Charley started out wanting to play baseball and pitched for the Memphis Red Sox of the Negro American League. Baseball eventually led him to a semi-pro team in, of all places, Helena, MT. Charley lived in Helena for several years, and in fact, it was his baseball coach who found out he could sing and put him onstage before every game.
Charley moved his family (three kids by then) to Great Falls when his singing career took off so he could be closer to an airport. He got really good airplay in Great Falls by KMON Radio’s manager Al Donohue. The rest of us in Montana wanted to keep up so we always followed Donohue. KXLO played Charley Pride before his big break, too.
From 1968 to 1973, I did stints as a DJ at a 1000-watt station in Lewistown, Montana. My years at KXLO coincided with Charley’s rise on the charts. At that time, country singers still visited with the DJ’s who played their music, sometimes driving around the country for two or three days to hit as many stations as possible. The Prides were about to move to Texas when Charley graced a bunch of us with a trip around Montana. I believe that was sometime in 1969.
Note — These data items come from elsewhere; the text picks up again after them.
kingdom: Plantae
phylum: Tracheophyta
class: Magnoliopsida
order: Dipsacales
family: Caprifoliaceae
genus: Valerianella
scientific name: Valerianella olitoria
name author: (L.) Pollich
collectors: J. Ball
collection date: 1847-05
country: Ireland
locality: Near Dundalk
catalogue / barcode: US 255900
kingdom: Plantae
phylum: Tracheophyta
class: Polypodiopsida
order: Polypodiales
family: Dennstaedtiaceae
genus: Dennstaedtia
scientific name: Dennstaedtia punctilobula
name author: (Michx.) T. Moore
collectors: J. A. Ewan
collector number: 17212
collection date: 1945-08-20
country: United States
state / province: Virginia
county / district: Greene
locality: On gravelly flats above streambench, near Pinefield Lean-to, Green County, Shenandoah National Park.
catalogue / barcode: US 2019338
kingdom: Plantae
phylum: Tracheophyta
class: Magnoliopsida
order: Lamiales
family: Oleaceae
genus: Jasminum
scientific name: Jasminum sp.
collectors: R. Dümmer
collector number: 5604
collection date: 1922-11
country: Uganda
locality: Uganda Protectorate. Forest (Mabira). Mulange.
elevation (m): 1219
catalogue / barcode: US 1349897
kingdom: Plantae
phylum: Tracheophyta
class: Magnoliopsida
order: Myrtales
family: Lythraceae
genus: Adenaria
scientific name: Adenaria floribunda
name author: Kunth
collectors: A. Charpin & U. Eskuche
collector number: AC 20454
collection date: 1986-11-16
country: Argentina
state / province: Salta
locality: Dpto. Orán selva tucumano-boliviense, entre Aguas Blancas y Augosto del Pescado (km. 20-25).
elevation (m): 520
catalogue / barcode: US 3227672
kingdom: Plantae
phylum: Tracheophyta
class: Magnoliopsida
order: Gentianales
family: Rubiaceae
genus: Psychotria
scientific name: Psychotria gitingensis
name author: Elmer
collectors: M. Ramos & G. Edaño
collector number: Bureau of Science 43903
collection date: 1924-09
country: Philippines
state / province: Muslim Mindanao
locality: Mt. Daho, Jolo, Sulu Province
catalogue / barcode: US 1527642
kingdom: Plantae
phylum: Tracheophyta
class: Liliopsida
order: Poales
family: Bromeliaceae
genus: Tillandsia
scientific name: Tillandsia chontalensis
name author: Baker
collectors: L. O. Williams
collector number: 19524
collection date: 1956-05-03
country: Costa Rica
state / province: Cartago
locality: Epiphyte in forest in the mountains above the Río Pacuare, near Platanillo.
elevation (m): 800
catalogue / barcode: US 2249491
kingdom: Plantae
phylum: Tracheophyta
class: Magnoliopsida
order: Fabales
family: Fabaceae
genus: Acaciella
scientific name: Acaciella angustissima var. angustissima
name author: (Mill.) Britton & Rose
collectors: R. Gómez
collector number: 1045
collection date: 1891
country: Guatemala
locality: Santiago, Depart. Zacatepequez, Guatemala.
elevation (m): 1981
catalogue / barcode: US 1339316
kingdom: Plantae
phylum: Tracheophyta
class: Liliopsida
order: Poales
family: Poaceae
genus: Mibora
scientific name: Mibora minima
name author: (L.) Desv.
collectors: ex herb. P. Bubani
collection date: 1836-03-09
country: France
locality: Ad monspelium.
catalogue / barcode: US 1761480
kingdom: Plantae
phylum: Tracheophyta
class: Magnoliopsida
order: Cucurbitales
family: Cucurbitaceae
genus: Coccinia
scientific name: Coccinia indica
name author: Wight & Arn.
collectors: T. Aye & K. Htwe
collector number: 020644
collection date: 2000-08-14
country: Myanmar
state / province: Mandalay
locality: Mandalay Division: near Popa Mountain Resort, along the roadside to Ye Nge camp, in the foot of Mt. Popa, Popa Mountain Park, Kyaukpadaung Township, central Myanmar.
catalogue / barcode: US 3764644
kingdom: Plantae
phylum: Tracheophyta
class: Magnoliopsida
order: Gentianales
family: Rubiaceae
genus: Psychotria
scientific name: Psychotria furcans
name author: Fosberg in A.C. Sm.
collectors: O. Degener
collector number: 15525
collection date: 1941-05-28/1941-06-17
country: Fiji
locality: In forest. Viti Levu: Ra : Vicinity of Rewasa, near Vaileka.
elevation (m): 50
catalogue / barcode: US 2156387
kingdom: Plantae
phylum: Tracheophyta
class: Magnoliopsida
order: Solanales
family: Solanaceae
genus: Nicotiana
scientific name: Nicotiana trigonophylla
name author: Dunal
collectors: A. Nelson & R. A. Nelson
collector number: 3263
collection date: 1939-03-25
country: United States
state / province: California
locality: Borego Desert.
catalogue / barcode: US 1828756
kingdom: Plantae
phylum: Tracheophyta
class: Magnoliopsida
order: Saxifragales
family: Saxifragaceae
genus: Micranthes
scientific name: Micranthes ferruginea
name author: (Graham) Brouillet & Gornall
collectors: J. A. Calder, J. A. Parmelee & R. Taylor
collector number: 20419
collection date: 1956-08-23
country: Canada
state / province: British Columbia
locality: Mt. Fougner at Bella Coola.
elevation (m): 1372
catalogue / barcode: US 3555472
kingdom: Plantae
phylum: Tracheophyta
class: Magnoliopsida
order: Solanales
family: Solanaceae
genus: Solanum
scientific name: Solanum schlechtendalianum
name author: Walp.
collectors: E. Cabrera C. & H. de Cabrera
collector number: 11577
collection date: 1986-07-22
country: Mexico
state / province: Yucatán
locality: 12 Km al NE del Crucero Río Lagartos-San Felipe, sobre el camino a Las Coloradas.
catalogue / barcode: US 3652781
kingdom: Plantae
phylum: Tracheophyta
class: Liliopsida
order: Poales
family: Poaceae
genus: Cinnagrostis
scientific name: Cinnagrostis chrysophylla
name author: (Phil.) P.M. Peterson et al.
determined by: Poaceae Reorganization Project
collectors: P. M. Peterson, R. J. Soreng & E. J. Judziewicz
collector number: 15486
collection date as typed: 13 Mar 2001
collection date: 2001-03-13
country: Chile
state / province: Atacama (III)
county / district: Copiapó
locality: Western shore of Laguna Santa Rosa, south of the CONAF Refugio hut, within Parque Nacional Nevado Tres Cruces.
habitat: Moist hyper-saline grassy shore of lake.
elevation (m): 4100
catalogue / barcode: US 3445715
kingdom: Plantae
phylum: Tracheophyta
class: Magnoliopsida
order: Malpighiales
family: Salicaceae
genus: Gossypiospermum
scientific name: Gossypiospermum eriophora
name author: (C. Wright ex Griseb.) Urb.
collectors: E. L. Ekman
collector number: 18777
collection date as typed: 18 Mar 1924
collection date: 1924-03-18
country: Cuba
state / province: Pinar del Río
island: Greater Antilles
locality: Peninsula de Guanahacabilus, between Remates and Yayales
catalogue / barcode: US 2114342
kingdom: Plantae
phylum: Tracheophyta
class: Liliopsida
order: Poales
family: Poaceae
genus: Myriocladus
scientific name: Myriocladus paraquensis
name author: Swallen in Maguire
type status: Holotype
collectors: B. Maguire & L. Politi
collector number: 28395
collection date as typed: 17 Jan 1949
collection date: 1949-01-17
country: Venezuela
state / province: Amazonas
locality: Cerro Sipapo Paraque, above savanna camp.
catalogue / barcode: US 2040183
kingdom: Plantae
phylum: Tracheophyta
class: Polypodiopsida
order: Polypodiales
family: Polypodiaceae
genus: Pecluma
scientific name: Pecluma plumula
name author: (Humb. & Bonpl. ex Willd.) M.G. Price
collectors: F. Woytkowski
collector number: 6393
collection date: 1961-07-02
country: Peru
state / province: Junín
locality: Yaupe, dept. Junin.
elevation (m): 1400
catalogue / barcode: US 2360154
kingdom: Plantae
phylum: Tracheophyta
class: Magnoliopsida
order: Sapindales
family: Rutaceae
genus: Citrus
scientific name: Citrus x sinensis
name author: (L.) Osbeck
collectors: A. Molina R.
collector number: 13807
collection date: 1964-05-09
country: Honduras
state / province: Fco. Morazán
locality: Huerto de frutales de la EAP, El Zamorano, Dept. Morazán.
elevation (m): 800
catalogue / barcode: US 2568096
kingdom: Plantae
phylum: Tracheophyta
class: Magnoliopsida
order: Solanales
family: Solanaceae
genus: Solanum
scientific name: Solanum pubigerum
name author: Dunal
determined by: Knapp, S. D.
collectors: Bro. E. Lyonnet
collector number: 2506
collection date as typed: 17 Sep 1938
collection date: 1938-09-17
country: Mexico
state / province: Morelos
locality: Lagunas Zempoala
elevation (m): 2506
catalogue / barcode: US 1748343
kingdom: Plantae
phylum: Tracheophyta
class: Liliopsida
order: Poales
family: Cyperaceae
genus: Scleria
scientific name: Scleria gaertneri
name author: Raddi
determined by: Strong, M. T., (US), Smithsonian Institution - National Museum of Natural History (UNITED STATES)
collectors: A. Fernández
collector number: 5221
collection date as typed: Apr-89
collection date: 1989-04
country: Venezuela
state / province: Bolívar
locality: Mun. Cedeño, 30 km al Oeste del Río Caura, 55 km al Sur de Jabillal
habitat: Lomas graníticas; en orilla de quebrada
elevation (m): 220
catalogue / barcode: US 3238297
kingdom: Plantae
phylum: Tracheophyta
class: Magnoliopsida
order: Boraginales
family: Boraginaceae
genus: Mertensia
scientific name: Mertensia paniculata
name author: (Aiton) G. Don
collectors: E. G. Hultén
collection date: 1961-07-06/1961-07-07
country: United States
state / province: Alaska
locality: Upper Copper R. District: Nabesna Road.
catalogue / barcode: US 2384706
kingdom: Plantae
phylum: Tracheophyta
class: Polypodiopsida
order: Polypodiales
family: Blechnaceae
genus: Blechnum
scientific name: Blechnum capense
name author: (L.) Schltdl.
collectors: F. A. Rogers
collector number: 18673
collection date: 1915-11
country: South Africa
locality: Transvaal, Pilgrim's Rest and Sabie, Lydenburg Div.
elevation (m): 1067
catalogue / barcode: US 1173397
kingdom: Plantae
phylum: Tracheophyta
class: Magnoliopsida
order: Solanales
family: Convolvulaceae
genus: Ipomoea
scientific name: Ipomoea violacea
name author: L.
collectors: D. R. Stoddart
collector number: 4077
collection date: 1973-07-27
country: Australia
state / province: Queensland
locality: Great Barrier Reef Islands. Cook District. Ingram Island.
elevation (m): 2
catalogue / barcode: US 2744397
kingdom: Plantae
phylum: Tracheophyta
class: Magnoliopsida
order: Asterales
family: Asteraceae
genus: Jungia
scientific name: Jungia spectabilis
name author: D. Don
I had signed off my mid-morning shift and was just returning from lunch when he arrived, so the afternoon DJ got to interview him. When I walked into the station, I asked our middle-age receptionist Frieda, “Who’s here in the big car?”
She said, “Charley Pride, the black one.”
I said, “Oh, shoot, Bill gets him on-air. Did he talk to you?”
“He shook my hand,” she said, wrinkling her nose. “It was sort of … clammy.”
Charley came out of the studio in a few minutes. I was still leaning on the front counter.
“Heyyyy,” he said. “You must be Goldee.”
“Yes,” I said, “and I’m so glad to meet you!”
We chatted for a few happy minutes, then he said he had to get back on the road.
He stuck out his hand, but I said, “Can I kiss you on your cheek?”
I got a big bear hug.
Frieda wrinkled her damn nose again.